问题
The Googlebot seems to be crawling up inside my jQuery and creating links ending in /a that don't exist and then reporting them as 404 errors.
http://www.mySite.com/a
The site validates green at the W3C.
The "/a" is coming from inside jQuery itself. Edit: The following is a line of code within jQuery v1.5 and 1.5.2 (the only two I looked inside)
<a href='/a' style='color:red;float:left;opacity:.55;'>a</a>
For now, I'm redirecting it within htaccess before it gets out of hand...

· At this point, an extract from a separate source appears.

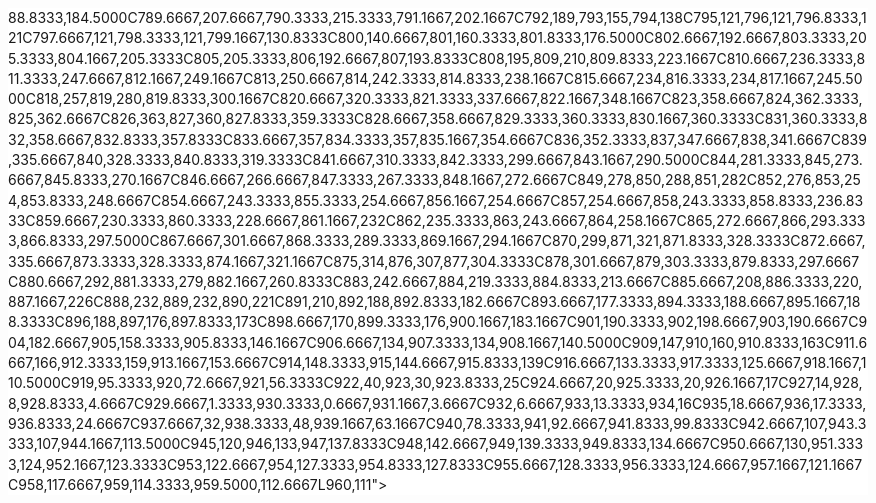 88.8333,184.5000C789.6667,207.6667,790.3333,215.3333,791.1667,202.1667C792,189,793,155,794,138C795,121,796,121,796.8333,121C797.6667,121,798.3333,121,799.1667,130.8333C800,140.6667,801,160.3333,801.8333,176.5000C802.6667,192.6667,803.3333,205.3333,804.1667,205.3333C805,205.3333,806,192.6667,807,193.8333C808,195,809,210,809.8333,223.1667C810.6667,236.3333,811.3333,247.6667,812.1667,249.1667C813,250.6667,814,242.3333,814.8333,238.1667C815.6667,234,816.3333,234,817.1667,245.5000C818,257,819,280,819.8333,300.1667C820.6667,320.3333,821.3333,337.6667,822.1667,348.1667C823,358.6667,824,362.3333,825,362.6667C826,363,827,360,827.8333,359.3333C828.6667,358.6667,829.3333,360.3333,830.1667,360.3333C831,360.3333,832,358.6667,832.8333,357.8333C833.6667,357,834.3333,357,835.1667,354.6667C836,352.3333,837,347.6667,838,341.6667C839,335.6667,840,328.3333,840.8333,319.3333C841.6667,310.3333,842.3333,299.6667,843.1667,290.5000C844,281.3333,845,273.6667,845.8333,270.1667C846.6667,266.6667,847.3333,267.3333,848.1667,272.6667C849,278,850,288,851,282C852,276,853,254,853.8333,248.6667C854.6667,243.3333,855.3333,254.6667,856.1667,254.6667C857,254.6667,858,243.3333,858.8333,236.8333C859.6667,230.3333,860.3333,228.6667,861.1667,232C862,235.3333,863,243.6667,864,258.1667C865,272.6667,866,293.3333,866.8333,297.5000C867.6667,301.6667,868.3333,289.3333,869.1667,294.1667C870,299,871,321,871.8333,328.3333C872.6667,335.6667,873.3333,328.3333,874.1667,321.1667C875,314,876,307,877,304.3333C878,301.6667,879,303.3333,879.8333,297.6667C880.6667,292,881.3333,279,882.1667,260.8333C883,242.6667,884,219.3333,884.8333,213.6667C885.6667,208,886.3333,220,887.1667,226C888,232,889,232,890,221C891,210,892,188,892.8333,182.6667C893.6667,177.3333,894.3333,188.6667,895.1667,188.3333C896,188,897,176,897.8333,173C898.6667,170,899.3333,176,900.1667,183.1667C901,190.3333,902,198.6667,903,190.6667C904,182.6667,905,158.3333,905.8333,146.1667C906.6667,134,907.3333,134,908.1667,140.5000C909,147,910,160,910.8333,163C911.6667,166,912.3333,159,913.1667,153.6667C914,148.3333,915,144.6667,915.8333,139C916.6667,133.3333,917.3333,125.6667,918.1667,110.5000C919,95.3333,920,72.6667,921,56.3333C922,40,923,30,923.8333,25C924.6667,20,925.3333,20,926.1667,17C927,14,928,8,928.8333,4.6667C929.6667,1.3333,930.3333,0.6667,931.1667,3.6667C932,6.6667,933,13.3333,934,16C935,18.6667,936,17.3333,936.8333,24.6667C937.6667,32,938.3333,48,939.1667,63.1667C940,78.3333,941,92.6667,941.8333,99.8333C942.6667,107,943.3333,107,944.1667,113.5000C945,120,946,133,947,137.8333C948,142.6667,949,139.3333,949.8333,134.6667C950.6667,130,951.3333,124,952.1667,123.3333C953,122.6667,954,127.3333,954.8333,127.8333C955.6667,128.3333,956.3333,124.6667,957.1667,121.1667C958,117.6667,959,114.3333,959.5000,112.6667L960,111"></path></g><g fill="none" stroke-width="6">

Redirect 301 /a http://www.mysite.com
Does anyone know why/how the Googlebot would go inside jQuery?
EDIT:
I've since blocked the jQuery file with the robots.txt file but I really wasn't expecting the Googlebot to go into external JavaScript files.
EDIT 2:
The following is a response from Google employee JohnMu on this issue in the thread I started at Google Groups. Looks like I'm going to do the 301 after all.
JohnMu
Google Employee
4:39 AM
Hi guys
Just a short note on this -- yes, we are picking up the "/a" link for many sites from jQuery JavaScript. However, that generally isn't a problem, if we see "/a" as being a 404, then that's fine for us. As with other 404-URLs, we'll list it as a crawl error in Webmaster Tools, but again, that's not going to be a problem for crawling, indexing, or ranking. If you want to make sure that it doesn't trigger a crawl error in Webmaster Tools, then I would recommend just 301 redirecting that URL to your homepage (disallowing the URL will also bring it up as a crawl error - it will be listed as a URL disallowed by robots.txt).
I would also recommend not explicitly disallowing crawling of the jQuery file. While we generally wouldn't index it on its own, we may need to access it to generate good Instant Previews for your site.
So to sum it up: If you're seeing "/a" in the crawl errors in Webmaster Tools, you can just leave it like that, it won't cause any problems. If you want to have it removed there, you can do a 301 redirect to your homepage.
Cheers
John
回答1:
It looks like jQuery uses that as a test template to determine browser support for features. I am not sure why this would ever be seen by a google bot, though. I was not aware that web crawlers typically ran any Javascript. That would mean that they are actually functioning as a web browser (which one I wonder?). Seems unlikely.
(Edit - see this: how do web crawlers handle javascript - indicates that google may try to pull some stuff from scripts. Surprised it would not be programmed to recognize something that's part of jQuery, do you use a nonstandard name for the include?)
Alternatively, is there any chance that the header for your jQuery include is not correct? Maybe it's being served with an HTML mime type, which most browsers would probably not care about since they type is also set by the script
include, but maybe a bot would decide to parse.
In any event rather than setting a redirect, why don't you just use robots.txt
? Add this line:
Disallow: /a
You could also try fixing jQuery. Obfuscating the link a little bit would probably do the trick, e.g. change the offending line:
div.innerHTML = " <link/><table></table><"+"a hr"+"ef='/a'"
+" style='color:red;float:left;opacity:.55;'>a</a><input type='checkbox'/>";
If google is smart enough to actually parse string concatenations, which would shock me, you could go one further and assign something like "href" to a variable and then concatenate with that. I can't believe their js scanner would go that far, that would be basically like trying to run it.